The Court (Hillsborough Judge Twine Thomas) allowed the admission into evidence. The Second DCA indicated that this was in error:

“The evidence here showed that A.P. and two passengers were together in the car, and A.P. was driving. The gun was hidden from sight under the floor mat of the front passenger seat. We have repeatedly held that mere proximity to contraband in a jointly occupied car is not sufficient to sustain a conviction based on constructive possession. See K.A.K, 885 So. 2d at 407-08. Thus, the only independent proof remaining to support any of the inferences necessary to establish constructive possession is A.P.’s admission. This brings us full circle to Ras, which, as stated above, teaches us that this will not do. See Ras, 610 So. 2d at 25; see also Harrison v.
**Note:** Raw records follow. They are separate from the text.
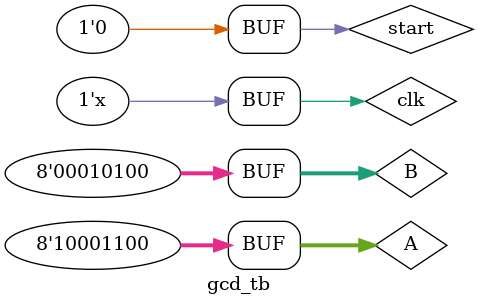
<source format=v>
/**************************************************************************************
 * 
 * Name: Omar Mahmoud Mohamed Khalil Elsherif
 *
 * assignment: greatest common divisor
 *
************************************************************************************** 
*/
`timescale 10ps/10ps

module gcd_top(
	input clk,
	input start,
	input [7:0] A,B,
	output [7:0] resultt
);

wire done_flag;
wire A_great_B;
wire [7:0] Res ;
assign resultt=Res;

gcd_controller gcd_cnt(
	.clk(clk),
	.start(start),
	.done_flag(done_flag),
	.A_greater_B_flag(A_great_B) 
	);

gcd_datapath gcd_dp(
	.clk(clk),
	.start(start),
	.A_in(A),
	.B_in(B),
	.res(Res),
	.done_flag(done_flag),
	.A_greater_B(A_great_B) 
	);




endmodule


module gcd_tb();

reg start;
reg clk=0;
reg [7:0] A, B;
wire [7:0] Result;


always #(5) clk=~clk;

gcd_top gcd_tp(
	.clk(clk),
	.start(start),
	.A(A),
	.B(B),
	.resultt(Result)
);


initial begin

start = 0;
A= 8'd5;     // gcd(5,20) = 5
B= 8'd20;
#20;

A= 8'd30;    // gcd(30,7) = 1
B= 8'd7;
#20;

A= 8'd140;    // gcd(140,20) = 20
B= 8'd20;
#20;


end


endmodule

</source>
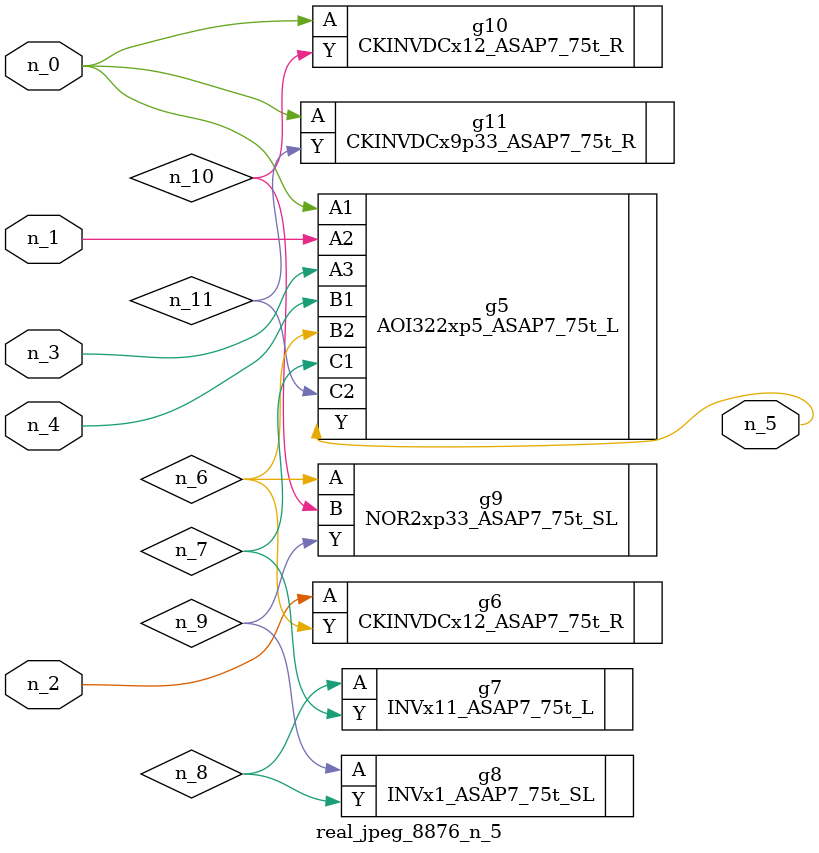
<source format=v>
module real_jpeg_8876_n_5 (n_4, n_0, n_1, n_2, n_3, n_5);

input n_4;
input n_0;
input n_1;
input n_2;
input n_3;

output n_5;

wire n_8;
wire n_11;
wire n_6;
wire n_7;
wire n_10;
wire n_9;

AOI322xp5_ASAP7_75t_L g5 ( 
.A1(n_0),
.A2(n_1),
.A3(n_3),
.B1(n_4),
.B2(n_6),
.C1(n_7),
.C2(n_11),
.Y(n_5)
);

CKINVDCx12_ASAP7_75t_R g10 ( 
.A(n_0),
.Y(n_10)
);

CKINVDCx9p33_ASAP7_75t_R g11 ( 
.A(n_0),
.Y(n_11)
);

CKINVDCx12_ASAP7_75t_R g6 ( 
.A(n_2),
.Y(n_6)
);

NOR2xp33_ASAP7_75t_SL g9 ( 
.A(n_6),
.B(n_10),
.Y(n_9)
);

INVx11_ASAP7_75t_L g7 ( 
.A(n_8),
.Y(n_7)
);

INVx1_ASAP7_75t_SL g8 ( 
.A(n_9),
.Y(n_8)
);


endmodule
</source>
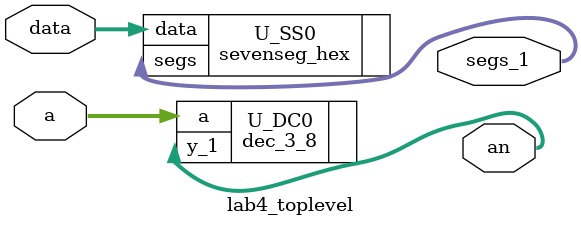
<source format=sv>
`timescale 1ns / 1ps


module lab4_toplevel(input logic [2:0] a, input logic [3:0] data, output logic [7:0] an, output logic [6:0] segs_1);
  
    dec_3_8 U_DC0 (.a(a), .y_1(an));
    sevenseg_hex U_SS0 (.data(data), .segs(segs_1));
    
endmodule

</source>
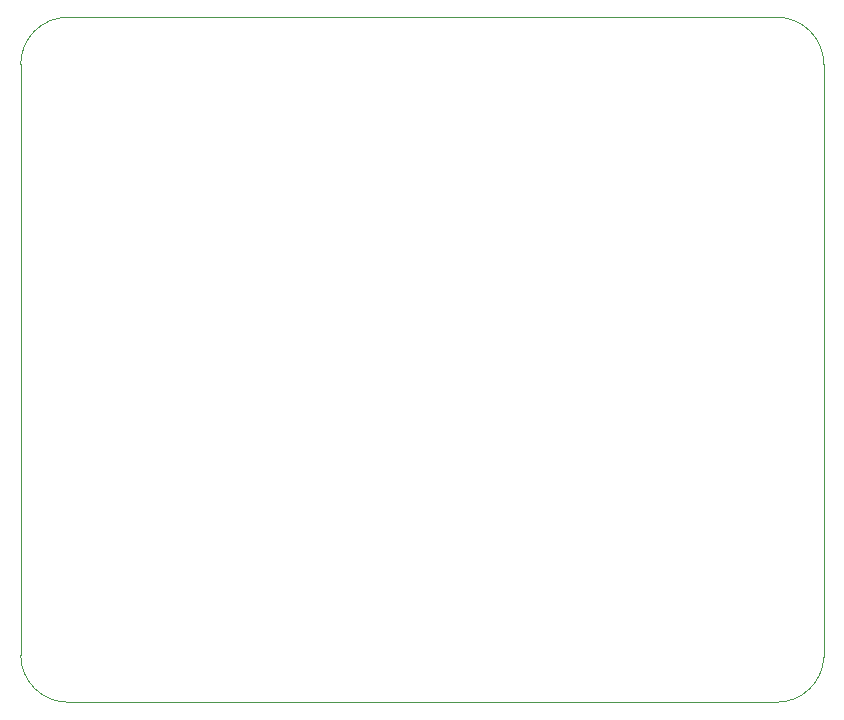
<source format=gbr>
%TF.GenerationSoftware,KiCad,Pcbnew,7.0.6-0*%
%TF.CreationDate,2023-08-18T22:24:39+03:00*%
%TF.ProjectId,iot-data-logger-nfc-samd21,696f742d-6461-4746-912d-6c6f67676572,rev?*%
%TF.SameCoordinates,Original*%
%TF.FileFunction,Profile,NP*%
%FSLAX46Y46*%
G04 Gerber Fmt 4.6, Leading zero omitted, Abs format (unit mm)*
G04 Created by KiCad (PCBNEW 7.0.6-0) date 2023-08-18 22:24:39*
%MOMM*%
%LPD*%
G01*
G04 APERTURE LIST*
%TA.AperFunction,Profile*%
%ADD10C,0.100000*%
%TD*%
G04 APERTURE END LIST*
D10*
X122000000Y-98003677D02*
X62000000Y-98000000D01*
X62000000Y-40000000D02*
G75*
G03*
X58000000Y-44000000I0J-4000000D01*
G01*
X122000000Y-98003676D02*
G75*
G03*
X125999998Y-94171573I0J4003676D01*
G01*
X126000000Y-44000000D02*
G75*
G03*
X122000000Y-40000000I-4000000J0D01*
G01*
X126000000Y-44000000D02*
X125999999Y-94171573D01*
X62000000Y-40000000D02*
X122000000Y-40000000D01*
X58000000Y-94000000D02*
G75*
G03*
X62000000Y-98000000I4000000J0D01*
G01*
X58000000Y-94000000D02*
X58000000Y-44000000D01*
M02*

</source>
State, 483 So. 2d 757, 758 (Fla. 2d DCA 1986) (holding that the corpus delicti doctrine prohibited the appellant’s conviction for possession of a firearm where there was no proof of actual or constructive possession of the firearm apart from the appellant’s confession).”

As such, while it is certainly best to simply abide by the law and, should you fail there, to not say anything without an attorney present, it is possible to avoid a conviction by properly excluding from evidence an admission using the corpus delecti rule to your advantage.